The UK tax authority almost doubled the fines it handed down for violations of money-laundering rules in the latest financial year, as the government steps up efforts to root out suspicious cash.
HM Revenue & Customs, which oversees compliance with anti money-laundering regulations by businesses including accounting firms, estate agents and dealers in luxury goods such as art and jewellery, fined companies £2.3m in 2017-18, up from £1.2m a year earlier.
However, anti-corruption campaigners said the sums were still far from sufficient to ensure companies did not facilitate money launderers — who shift an estimated £90bn in corrupt money through the UK each year.
Rachel Davies Teka, head of advocacy at Transparency International UK, said: “Whilst it is encouraging to note that in the past year fines dished out by HMRC for [money-laundering] offences have increased, this still only averages out at less than £3,500 per breach . . . it would seem that such fines offer little deterrent against money-laundering failings.”
But HMRC said the figures showed its work was “highly effective”. “Our financial penalties have doubled in value over the last three years as we have taken more robust action and tackled increasingly complex and high-risk cases,” said the department.
The property sector faces some of the highest money laundering risks. We have identified £4.4bn worth of property across the UK we consider to have been bought with suspicious wealth
HMRC reduced the total number of penalties it handed down in 2017-18 to 655, from 901 a year earlier, resulting in the average fine more than doubling as it focused resources on fewer, more complex breaches of anti money-laundering regulations.
The department provided the figures in response to a freedom of information act request by the Financial Times, but declined to specify what types of businesses had been fined.
Transparency International said real estate businesses should be a focus for HMRC.
“The property sector faces some of the highest money-laundering risks,” said Ms Davies Teka. “We have identified £4.4bn worth of property across the UK we consider to have been bought with suspicious wealth.”
HMRC does not handle measures to combat money laundering through banks, which are regulated by the Financial Conduct Authority.

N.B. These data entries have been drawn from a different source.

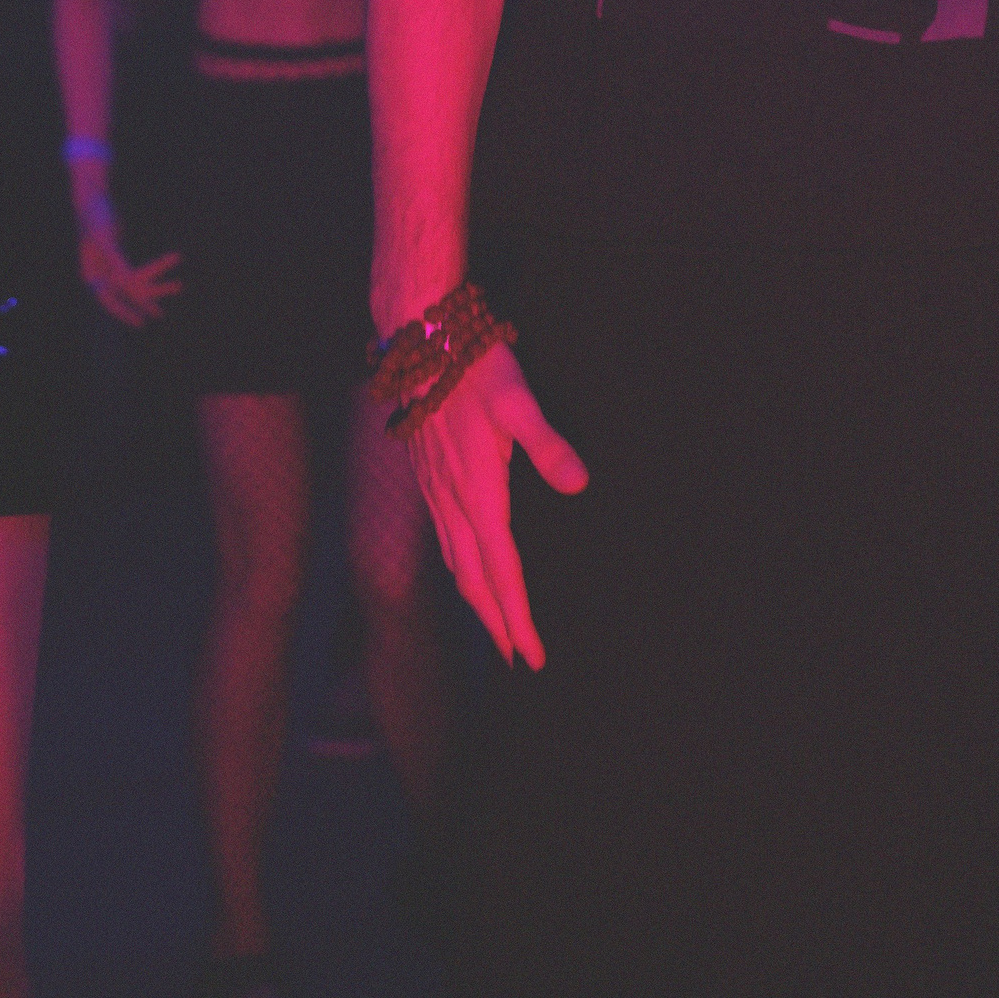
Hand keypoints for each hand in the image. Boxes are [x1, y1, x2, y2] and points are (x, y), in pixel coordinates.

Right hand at [75, 193, 181, 327]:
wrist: (94, 196)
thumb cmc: (96, 216)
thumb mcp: (105, 238)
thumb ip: (116, 261)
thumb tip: (128, 281)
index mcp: (91, 275)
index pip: (108, 300)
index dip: (124, 312)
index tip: (141, 321)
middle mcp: (102, 275)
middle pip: (126, 293)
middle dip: (145, 301)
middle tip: (160, 315)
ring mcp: (114, 267)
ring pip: (138, 282)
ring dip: (157, 284)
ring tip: (179, 286)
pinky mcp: (124, 258)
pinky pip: (143, 268)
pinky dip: (158, 267)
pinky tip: (174, 262)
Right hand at [405, 341, 587, 670]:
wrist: (420, 339)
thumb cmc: (473, 366)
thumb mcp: (517, 398)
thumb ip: (546, 443)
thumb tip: (578, 484)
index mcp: (477, 492)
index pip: (501, 571)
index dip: (518, 617)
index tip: (532, 655)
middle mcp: (452, 500)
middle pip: (474, 579)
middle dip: (497, 623)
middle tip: (519, 658)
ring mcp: (436, 490)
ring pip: (455, 563)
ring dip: (477, 602)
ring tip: (497, 630)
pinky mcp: (429, 477)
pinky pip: (443, 539)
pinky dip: (459, 570)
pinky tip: (465, 569)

But HMRC does supervise money service businesses, such as bureaux de change.
It is one of 27 organisations with responsibility for overseeing compliance with anti money-laundering regulations, including a series of professional bodies plus the FCA and the government’s Insolvency Service.
HMRC chief executive Jon Thompson told the Commons Treasury select committee last month that it planned to look at whether other organisations might be better suited to take on its anti money-laundering responsibilities.